=== Task to carry out ===
Return nothing but the lines from the one with "left front paw: (934, 564)" through the one with "right elbow: (128, 221)" in the data below, word for word and without pictures.

=== Provided records ===

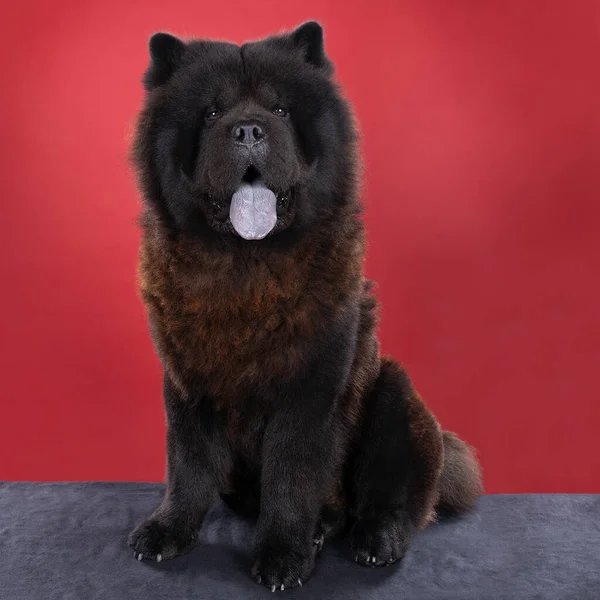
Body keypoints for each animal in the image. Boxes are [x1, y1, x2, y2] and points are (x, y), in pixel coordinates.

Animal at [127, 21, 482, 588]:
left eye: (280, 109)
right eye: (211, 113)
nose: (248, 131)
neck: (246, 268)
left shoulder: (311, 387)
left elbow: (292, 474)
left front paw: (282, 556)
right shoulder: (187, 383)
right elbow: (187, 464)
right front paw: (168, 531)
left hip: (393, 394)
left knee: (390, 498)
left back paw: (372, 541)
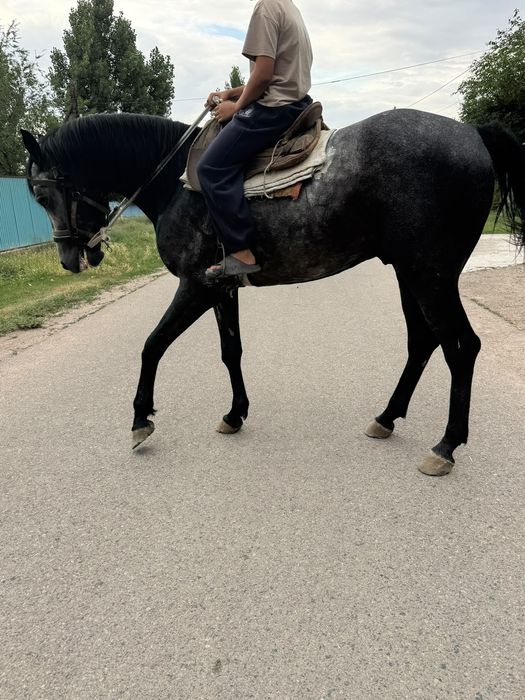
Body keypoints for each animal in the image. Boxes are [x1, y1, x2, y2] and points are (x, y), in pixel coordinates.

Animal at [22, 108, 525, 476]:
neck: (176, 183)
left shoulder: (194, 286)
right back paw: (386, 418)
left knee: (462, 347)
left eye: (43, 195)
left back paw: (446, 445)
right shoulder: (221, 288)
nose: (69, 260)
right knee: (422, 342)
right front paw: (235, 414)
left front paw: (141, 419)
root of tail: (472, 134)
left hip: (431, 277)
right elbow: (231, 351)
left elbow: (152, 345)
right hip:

---

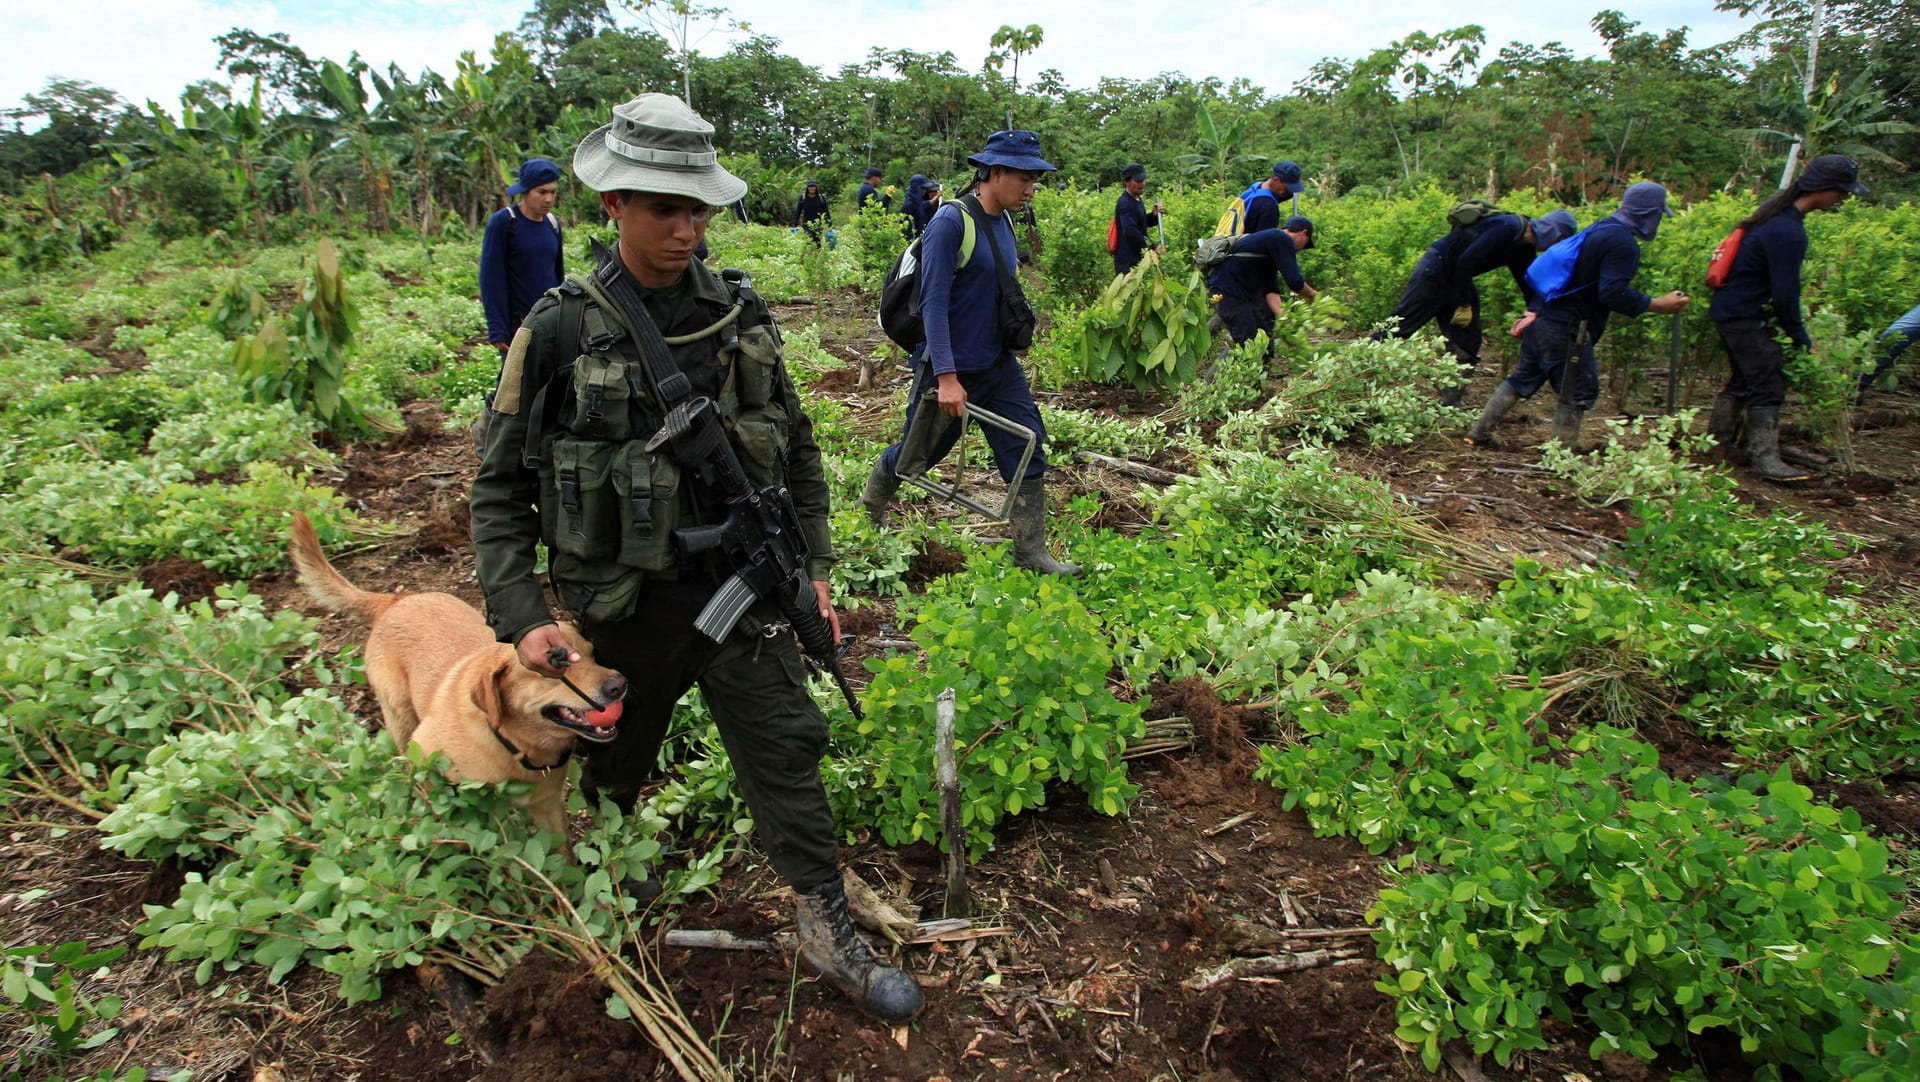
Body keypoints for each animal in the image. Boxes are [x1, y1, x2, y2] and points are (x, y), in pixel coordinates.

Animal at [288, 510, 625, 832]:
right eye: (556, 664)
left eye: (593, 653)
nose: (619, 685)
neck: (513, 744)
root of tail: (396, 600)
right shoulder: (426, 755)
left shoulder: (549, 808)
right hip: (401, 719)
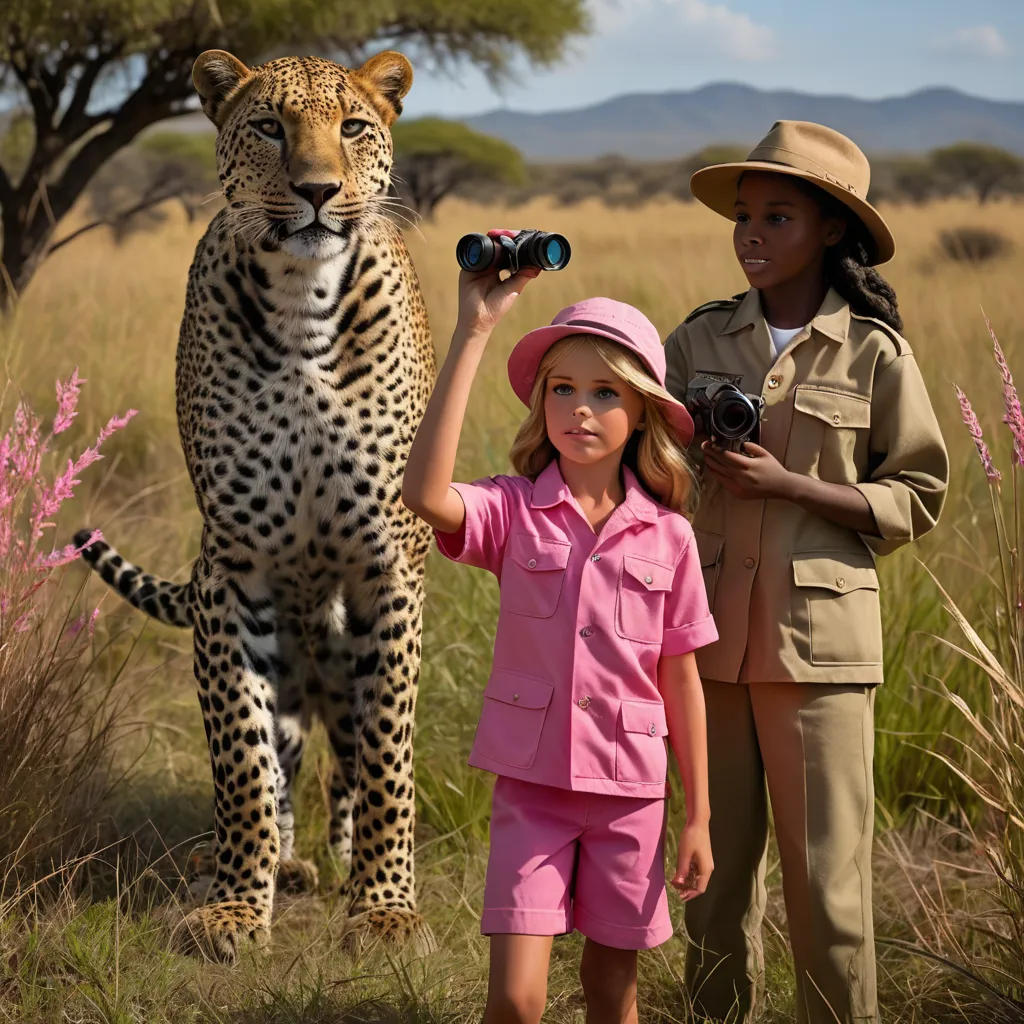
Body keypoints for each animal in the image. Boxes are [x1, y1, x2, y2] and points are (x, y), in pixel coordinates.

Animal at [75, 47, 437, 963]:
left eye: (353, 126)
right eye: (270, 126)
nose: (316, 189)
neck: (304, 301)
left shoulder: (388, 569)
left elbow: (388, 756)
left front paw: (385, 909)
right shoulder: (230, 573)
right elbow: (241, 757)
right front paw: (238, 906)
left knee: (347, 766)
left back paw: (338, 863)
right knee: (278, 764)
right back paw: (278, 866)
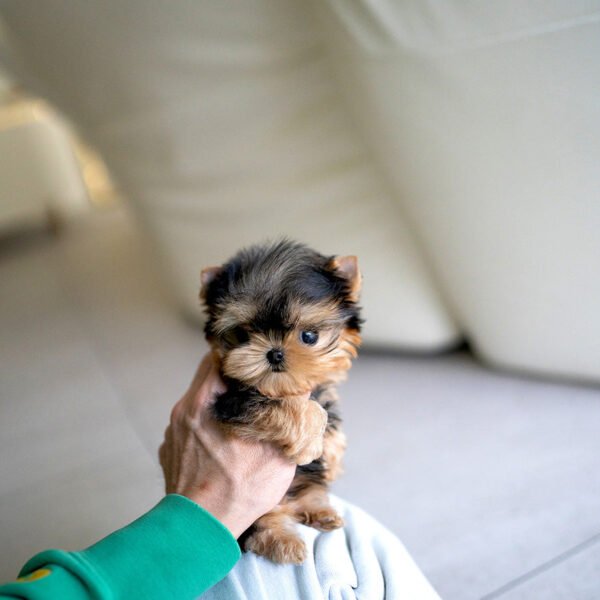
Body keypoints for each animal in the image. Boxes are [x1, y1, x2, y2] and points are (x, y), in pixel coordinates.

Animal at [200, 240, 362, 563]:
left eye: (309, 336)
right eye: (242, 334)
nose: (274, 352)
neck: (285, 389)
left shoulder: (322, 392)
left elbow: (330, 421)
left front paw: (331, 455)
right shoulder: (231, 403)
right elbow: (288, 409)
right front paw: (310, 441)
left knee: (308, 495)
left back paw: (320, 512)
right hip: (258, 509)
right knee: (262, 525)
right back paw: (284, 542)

* * *

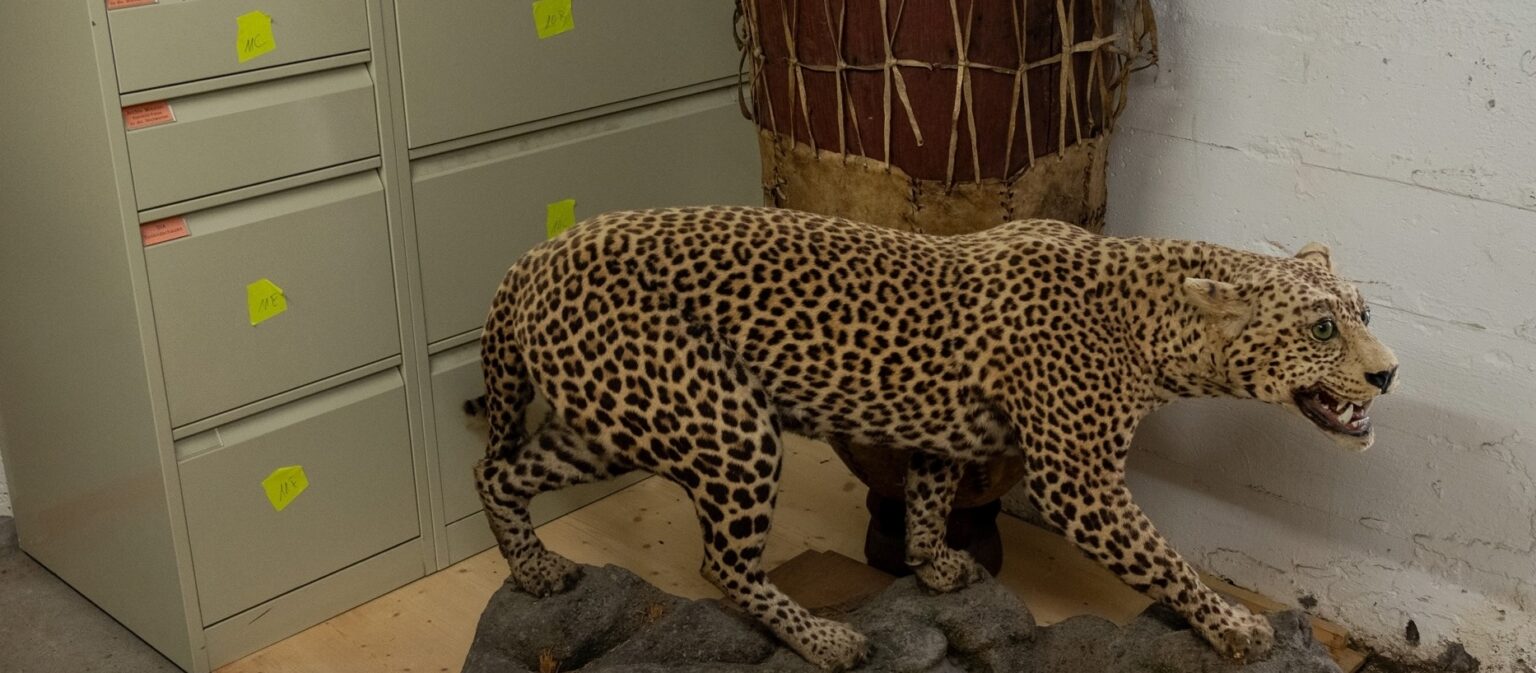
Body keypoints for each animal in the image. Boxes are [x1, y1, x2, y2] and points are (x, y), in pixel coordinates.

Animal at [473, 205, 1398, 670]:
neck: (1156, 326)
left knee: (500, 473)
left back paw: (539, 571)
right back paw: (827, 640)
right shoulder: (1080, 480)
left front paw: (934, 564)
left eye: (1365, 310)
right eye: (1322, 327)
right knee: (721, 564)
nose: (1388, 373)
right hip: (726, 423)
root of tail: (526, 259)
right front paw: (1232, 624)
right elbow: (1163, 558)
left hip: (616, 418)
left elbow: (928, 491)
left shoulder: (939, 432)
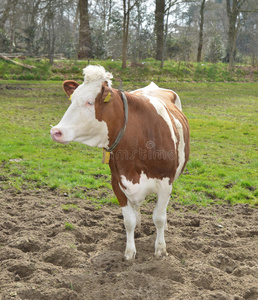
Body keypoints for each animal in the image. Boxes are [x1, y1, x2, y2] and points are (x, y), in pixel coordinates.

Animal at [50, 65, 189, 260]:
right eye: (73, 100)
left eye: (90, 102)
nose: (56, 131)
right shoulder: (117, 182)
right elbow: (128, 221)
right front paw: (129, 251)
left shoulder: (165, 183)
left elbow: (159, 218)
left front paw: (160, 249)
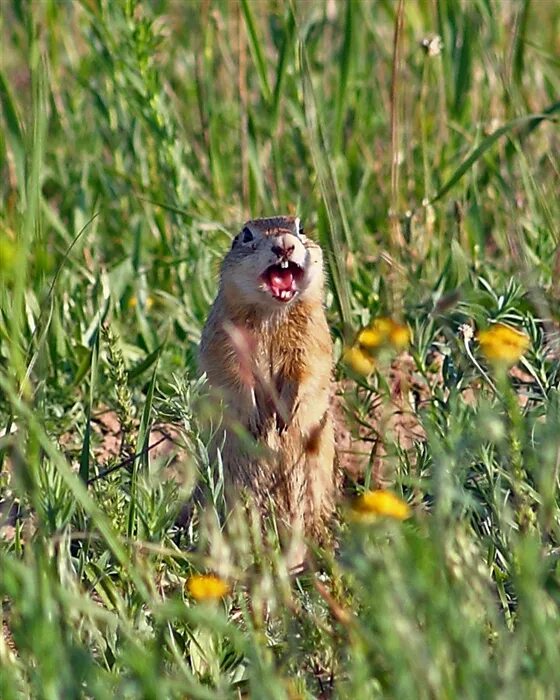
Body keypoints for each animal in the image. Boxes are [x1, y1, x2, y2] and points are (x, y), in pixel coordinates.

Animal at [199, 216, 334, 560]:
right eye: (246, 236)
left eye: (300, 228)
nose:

=== Response box ===
left front paw: (934, 564)
left eye: (1365, 310)
right eye: (1322, 327)
right knee: (721, 564)
nose: (1388, 373)
right hip: (726, 423)
root of tail: (526, 259)
right front paw: (1232, 624)
right elbow: (1163, 558)
left hip: (616, 418)
left elbow: (928, 491)
left shoulder: (939, 432)
Body keypoints for each animal in the image. Boxes are [x1, y1, x2, y2] and points are (x, y), in pixel coordinates.

Animal at [50, 65, 189, 260]:
right eye: (73, 100)
left eye: (90, 102)
nose: (56, 131)
right shoulder: (117, 182)
right elbow: (128, 221)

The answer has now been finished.